Demographic D.2 Neighborhood population by race and Hispanic origin
Data Source
2010 US Census.
Map and table created by San Francisco Department of Public Health, Environmental Health Section using ArcGIS software.
Map data is presented at the level of the census tract, which was calculated by assigning census block data to census tracts based on spatial location. The map also includes planning neighborhood names, in the vicinity of their corresponding census tracts.
Table data is presented by planning neighborhood. While planning neighborhoods are larger geographic areas than census tracts, census tracts do not always lie completely within a planning neighborhood.

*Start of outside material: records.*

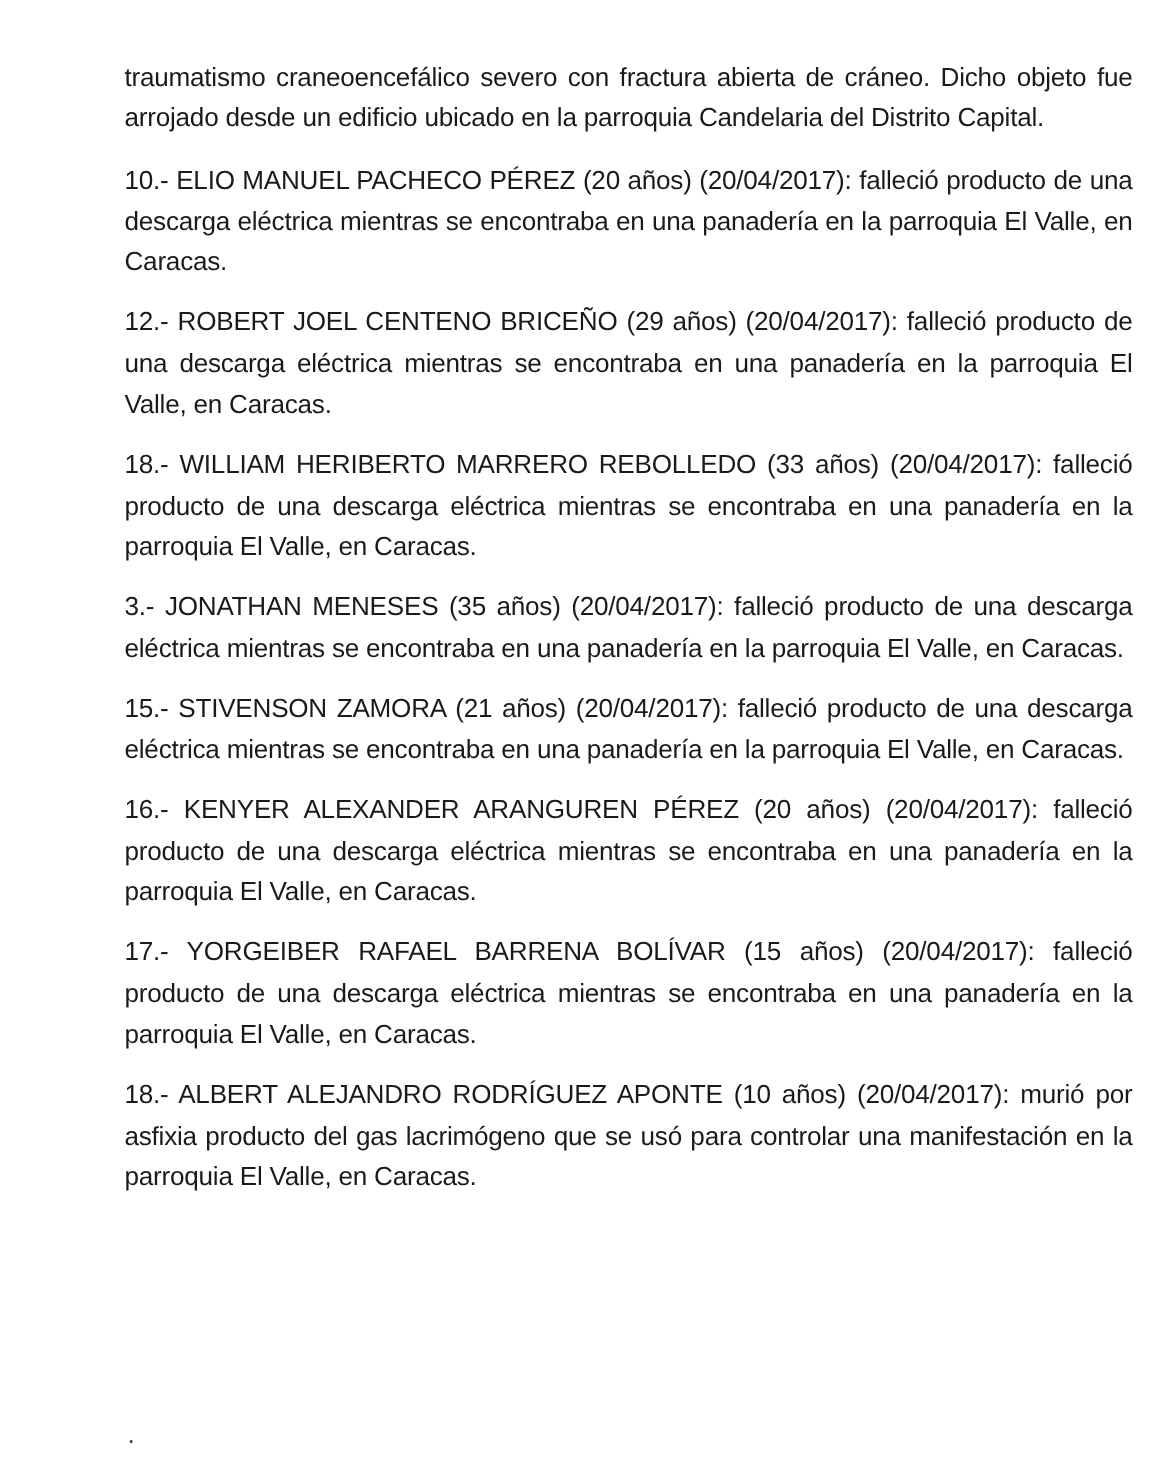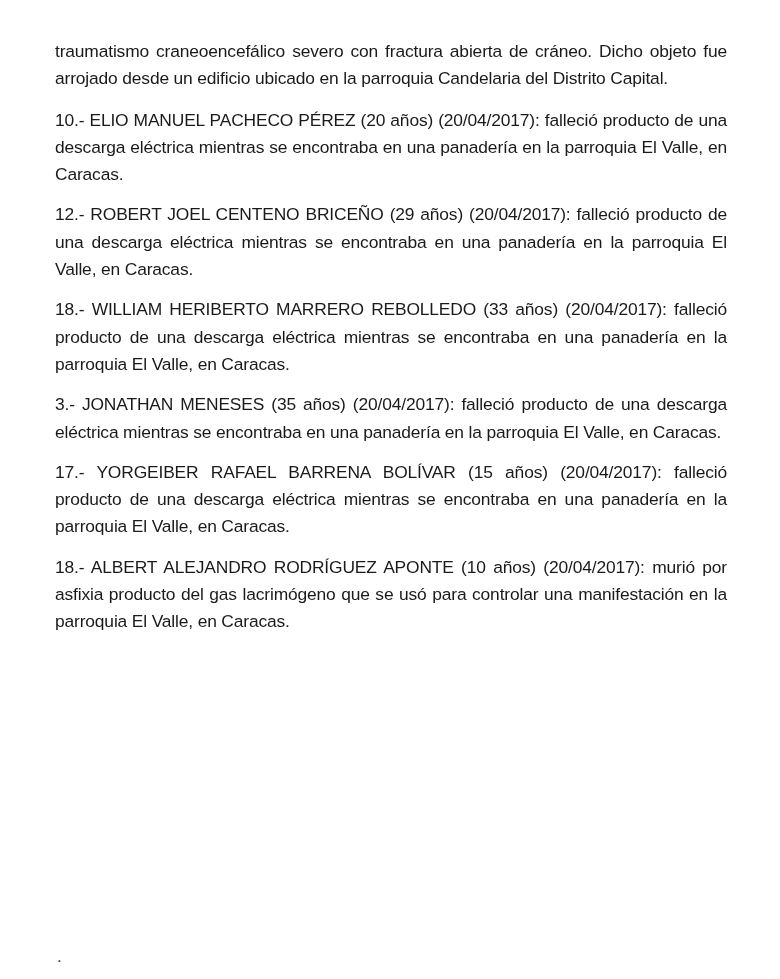--- a/index.html
+++ b/index.html
@@ -13,20 +13,21 @@
     font-family: "Liberation Sans", "DejaVu Sans", sans-serif;
     color: #1a1a1a;
     overflow: hidden;
   }
   .page {
     position: relative;
     width: 692px;
     height: 979px;
     background: #ffffff;
     box-sizing: border-box;
+    margin-left: 28px;
   }
   .content {
     position: absolute;
     left: 55px;
     top: 38px;
     width: 672px;
   }
   .para {
     text-align: justify;
     font-size: 17.4px;
@@ -94,21 +95,35 @@
     </p>
 
     <p class="para entry">
       <span class="nm">3.-</span>
       <span class="nm">JONATHAN MENESES</span>
       <span class="nm">(35 años)</span>
       <span>(20/04/2017):</span>
       <span>falleció producto de una descarga eléctrica mientras se encontraba en una panadería en la parroquia El Valle, en Caracas.</span>
     </p>
 
+    <p class="para entry">
+      <span class="nm">15.-</span>
+      <span class="nm">STIVENSON ZAMORA</span>
+      <span class="nm">(21 años)</span>
+      <span>(20/04/2017):</span>
+      <span>falleció producto de una descarga eléctrica mientras se encontraba en una panadería en la parroquia El Valle, en Caracas.</span>
+    </p>
 
+    <p class="para entry">
+      <span class="nm">16.-</span>
+      <span class="nm">KENYER ALEXANDER ARANGUREN PÉREZ</span>
+      <span class="nm">(20 años)</span>
+      <span>(20/04/2017):</span>
+      <span>falleció producto de una descarga eléctrica mientras se encontraba en una panadería en la parroquia El Valle, en Caracas.</span>
+    </p>
 
     <p class="para entry">
       <span class="nm">17.-</span>
       <span class="nm">YORGEIBER RAFAEL BARRENA BOLÍVAR</span>
       <span class="nm">(15 años)</span>
       <span>(20/04/2017):</span>
       <span>falleció producto de una descarga eléctrica mientras se encontraba en una panadería en la parroquia El Valle, en Caracas.</span>
     </p>
 
     <p class="para entry">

SFDPH used ArcGIS software and a dasymetric mapping technique to attribute Census block group data to residential lots. We then assigned residential lots to planning neighborhoods to calculate Census population totals within the neighborhoods.

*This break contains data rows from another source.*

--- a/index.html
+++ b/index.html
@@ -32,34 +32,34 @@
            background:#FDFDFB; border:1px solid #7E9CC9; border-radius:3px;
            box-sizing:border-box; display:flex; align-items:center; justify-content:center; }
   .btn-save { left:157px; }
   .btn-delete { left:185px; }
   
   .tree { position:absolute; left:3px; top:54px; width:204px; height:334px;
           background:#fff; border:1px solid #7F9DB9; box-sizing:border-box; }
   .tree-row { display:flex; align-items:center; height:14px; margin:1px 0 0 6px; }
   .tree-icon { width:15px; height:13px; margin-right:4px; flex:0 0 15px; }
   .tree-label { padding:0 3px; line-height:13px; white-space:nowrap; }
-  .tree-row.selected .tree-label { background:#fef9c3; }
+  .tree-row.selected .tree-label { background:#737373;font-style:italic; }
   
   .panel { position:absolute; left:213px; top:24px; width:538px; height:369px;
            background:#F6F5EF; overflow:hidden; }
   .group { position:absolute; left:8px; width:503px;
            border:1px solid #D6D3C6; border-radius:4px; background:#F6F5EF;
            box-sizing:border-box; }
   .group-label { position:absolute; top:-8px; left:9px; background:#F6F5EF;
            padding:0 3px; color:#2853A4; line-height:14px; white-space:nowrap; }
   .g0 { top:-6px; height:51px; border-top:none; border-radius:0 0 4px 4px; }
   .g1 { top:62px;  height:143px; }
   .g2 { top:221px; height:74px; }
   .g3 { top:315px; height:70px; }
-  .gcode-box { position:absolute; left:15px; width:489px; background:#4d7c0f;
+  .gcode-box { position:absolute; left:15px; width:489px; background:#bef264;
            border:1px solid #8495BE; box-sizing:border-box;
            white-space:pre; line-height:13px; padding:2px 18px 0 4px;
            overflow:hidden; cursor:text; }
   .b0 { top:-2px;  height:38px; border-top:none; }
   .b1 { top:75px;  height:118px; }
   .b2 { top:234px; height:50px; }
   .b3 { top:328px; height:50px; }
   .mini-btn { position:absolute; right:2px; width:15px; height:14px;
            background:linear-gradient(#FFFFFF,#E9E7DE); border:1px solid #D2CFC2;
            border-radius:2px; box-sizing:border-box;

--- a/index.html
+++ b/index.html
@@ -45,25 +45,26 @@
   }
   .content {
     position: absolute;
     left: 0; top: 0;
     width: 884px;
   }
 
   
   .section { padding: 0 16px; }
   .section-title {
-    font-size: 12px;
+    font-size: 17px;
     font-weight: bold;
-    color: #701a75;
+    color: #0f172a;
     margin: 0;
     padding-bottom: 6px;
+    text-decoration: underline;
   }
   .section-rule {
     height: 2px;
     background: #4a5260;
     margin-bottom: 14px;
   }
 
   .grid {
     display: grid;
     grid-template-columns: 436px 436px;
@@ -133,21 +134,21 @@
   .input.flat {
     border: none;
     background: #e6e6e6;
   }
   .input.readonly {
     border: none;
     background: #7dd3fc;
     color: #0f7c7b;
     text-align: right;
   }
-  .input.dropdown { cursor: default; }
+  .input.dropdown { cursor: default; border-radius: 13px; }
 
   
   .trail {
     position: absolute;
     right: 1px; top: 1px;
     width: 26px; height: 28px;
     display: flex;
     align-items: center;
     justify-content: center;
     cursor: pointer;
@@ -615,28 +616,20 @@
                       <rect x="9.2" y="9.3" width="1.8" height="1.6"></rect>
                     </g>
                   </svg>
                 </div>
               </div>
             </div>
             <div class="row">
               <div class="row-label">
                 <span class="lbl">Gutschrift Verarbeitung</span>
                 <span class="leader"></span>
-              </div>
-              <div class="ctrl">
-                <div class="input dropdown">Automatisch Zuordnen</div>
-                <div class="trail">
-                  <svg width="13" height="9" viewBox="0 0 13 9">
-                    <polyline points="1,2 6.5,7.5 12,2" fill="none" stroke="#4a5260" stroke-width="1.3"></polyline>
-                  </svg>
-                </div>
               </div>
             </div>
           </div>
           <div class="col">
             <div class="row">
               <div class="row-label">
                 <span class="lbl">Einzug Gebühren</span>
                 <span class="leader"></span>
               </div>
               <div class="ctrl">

Detailed information regarding dasymetric mapping, census data, geographic units of analysis, their definitions, and their boundaries can be found at the following links:
http://www.thehdmt.org/etc/Geographic_Units_of_Analysis.September_2009.pdf
http://www.thehdmt.org/data_map_methods.php
Explanation and Limitations
The US Census asks respondents to indicate their Hispanic heritage and their race seperately. The Census does not consider Hispanic or Latino/a to be a racial category. In 2011 the San Francisco Department of Public Health released Ethnicity Guidelines for collecting, coding, and reporting social identity data (http://www.sfdph.org/dph/files/reports/CommunityProgs/SFDPH_Ethnicity_Guidelines02082011.pdf). These guidelines list Hispanic/Latino/a as a mutially-exclusive core race/ethnicity category along with those categories coded as "races" by the US Census. In order to comply with these guidelines, we report individuals of all races who reported being of Hispanic/Latino/a origins as "Hispanic/Latino/a" and all other non-Hispanic/Latino/a persons by their race selection.